Needless to say, it was the scariest moment of my romantic life. I was starting to regret believing him, when he’d said he was allergic to condoms (“no, not just latex. Condoms”).

It all ended well enough. I flew home for an abortion; the clinic was on a busy street with an animal testing lab on one side, and the American Embassy on the other. Confused protesters stood dazed, wondering what to aim at. In the clinic itself, Dr. Bradbury looked puzzled.

“There’s nothing there”, he told me. “You’re not pregnant.”

Relief was tempered with concern. I wasn’t about to take risks.

“Could you do it anyway?”, I asked.

As a private doctor, he cheerfully obliged. I go back once a month now, just in case. As I’ve said ever since, it’s like a colonic for the womb!

Anyhow, since then, I’ve become an expert on contraception. Here’s my guide.

The Belle dú l’Oxford Guide To Contraception

1. The rhythm method

As a girl, I was brought up in a Catholic school. This is the only one they recommend; as they put it, if you are going to shag your way through 20 men outside of marriage, this is the least sinful way in which to do it.

2. Condoms

As I’ve always said, the more, the better! Three or four is best, in case some break. If they start to slip, try adding adhesive to the lower layers! Do not add adhesive to the top layer.
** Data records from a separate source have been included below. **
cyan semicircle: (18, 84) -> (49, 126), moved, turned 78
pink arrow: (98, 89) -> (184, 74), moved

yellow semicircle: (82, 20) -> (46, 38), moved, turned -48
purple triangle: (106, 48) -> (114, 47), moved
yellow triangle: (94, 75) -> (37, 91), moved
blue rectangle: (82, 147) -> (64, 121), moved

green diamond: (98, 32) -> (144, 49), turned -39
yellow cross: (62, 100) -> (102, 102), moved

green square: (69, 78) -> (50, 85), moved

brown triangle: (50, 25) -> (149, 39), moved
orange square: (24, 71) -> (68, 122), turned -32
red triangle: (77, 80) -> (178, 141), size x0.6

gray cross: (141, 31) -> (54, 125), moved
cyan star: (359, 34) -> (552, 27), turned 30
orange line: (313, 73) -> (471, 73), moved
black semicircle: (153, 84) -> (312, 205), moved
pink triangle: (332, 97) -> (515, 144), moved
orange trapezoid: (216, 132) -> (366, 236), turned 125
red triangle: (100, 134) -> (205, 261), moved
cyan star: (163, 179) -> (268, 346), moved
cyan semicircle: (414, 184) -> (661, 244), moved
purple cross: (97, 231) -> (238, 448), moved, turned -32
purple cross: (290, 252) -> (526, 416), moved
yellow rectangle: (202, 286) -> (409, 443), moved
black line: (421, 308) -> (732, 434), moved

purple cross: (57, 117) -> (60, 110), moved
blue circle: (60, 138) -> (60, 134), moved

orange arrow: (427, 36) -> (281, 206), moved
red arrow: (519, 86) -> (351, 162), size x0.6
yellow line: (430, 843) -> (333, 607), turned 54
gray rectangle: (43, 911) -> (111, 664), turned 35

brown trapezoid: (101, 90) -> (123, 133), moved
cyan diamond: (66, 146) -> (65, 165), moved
Catholics also recommend this, as if you use a condom, it’s not technically sex.

3. Withdrawal

The only 100% reliable method of contraception, withdrawal is the best way of keeping sperms out of you entirely, by politely asking the man to leave halfway through.

Remember – if none of you enjoyed it, it probably worked!

Which one of them you choose is up to you. My friend Helen at home likes to be safe, and “doubles up” – she gets the man to wear a condom, and withdraw before orgasm! It’s crafty moves like that that’ll ensure she never gets pregnant again.